REQUIRED WORK:
Every line below from the one containing "this super-gnarly course." through the one containing "più consulta la" is to be printed exactly, with the pictures omitted.

(Saved entries)
*****

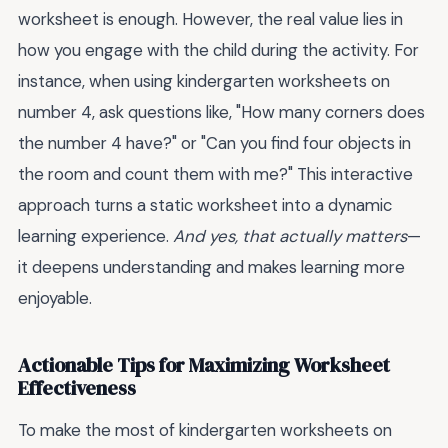
worksheet is enough. However, the real value lies in
how you engage with the child during the activity. For
instance, when using kindergarten worksheets on
number 4, ask questions like, "How many corners does
the number 4 have?" or "Can you find four objects in
the room and count them with me?" This interactive
approach turns a static worksheet into a dynamic
learning experience.
And yes, that actually matters
—
it deepens understanding and makes learning more
enjoyable.
Actionable Tips for Maximizing Worksheet
Effectiveness
To make the most of kindergarten worksheets on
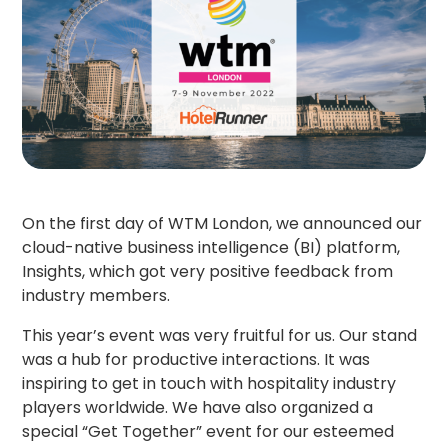
On the first day of WTM London, we announced our
cloud-native business intelligence (BI) platform,
Insights, which got very positive feedback from
industry members.
This year’s event was very fruitful for us. Our stand
was a hub for productive interactions. It was
inspiring to get in touch with hospitality industry
players worldwide. We have also organized a
special “Get Together” event for our esteemed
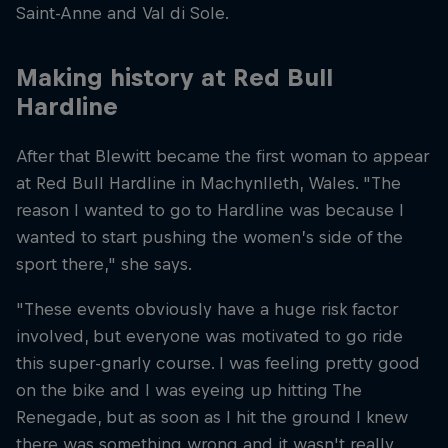
Saint-Anne and Val di Sole.
Making history at Red Bull
Hardline
After that Blewitt became the first woman to appear
at Red Bull Hardline in Machynlleth, Wales. "The
reason I wanted to go to Hardline was because I
wanted to start pushing the women’s side of the
sport there," she says.
"These events obviously have a huge risk factor
involved, but everyone was motivated to go ride
this super-gnarly course. I was feeling pretty good
on the bike and I was eyeing up hitting The
Renegade, but as soon as I hit the ground I knew
there was something wrong and it wasn't really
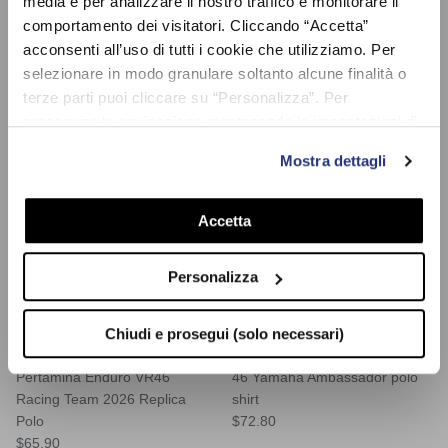
media e per analizzare il nostro traffico e monitorare il
Sold Out
comportamento dei visitatori. Cliccando “Accetta”
acconsenti all’uso di tutti i cookie che utilizziamo. Per
selezionare in modo granulare soltanto alcune finalità o
terze parti puoi cliccare su “Personalizza”. Per
proseguire la navigazione mantenendo le impostazioni di
default (solo i cookie necessari) clicca su “Chiudi e
Mostra dettagli
prosegui (solo necessari)”.Per saperne di più consulta la
nostra Cookie Policy
Accetta
Personalizza
Chiudi e prosegui (solo necessari)
Pertamina Enduro VR46
46 Yamaha Ambassador polo
Racing Team 2026 Replica
shirt
Polo
$72.80
$65.90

*****

SOLUTION FOR THIS EXERCISE:
this super-gnarly course. I was feeling pretty good
on the bike and I was eyeing up hitting The
Renegade, but as soon as I hit the ground I knew
there was something wrong and it wasn't really
media e per analizzare il nostro traffico e monitorare il
Sold Out
comportamento dei visitatori. Cliccando “Accetta”
acconsenti all’uso di tutti i cookie che utilizziamo. Per
selezionare in modo granulare soltanto alcune finalità o
terze parti puoi cliccare su “Personalizza”. Per
proseguire la navigazione mantenendo le impostazioni di
default (solo i cookie necessari) clicca su “Chiudi e
Mostra dettagli
prosegui (solo necessari)”.Per saperne di più consulta la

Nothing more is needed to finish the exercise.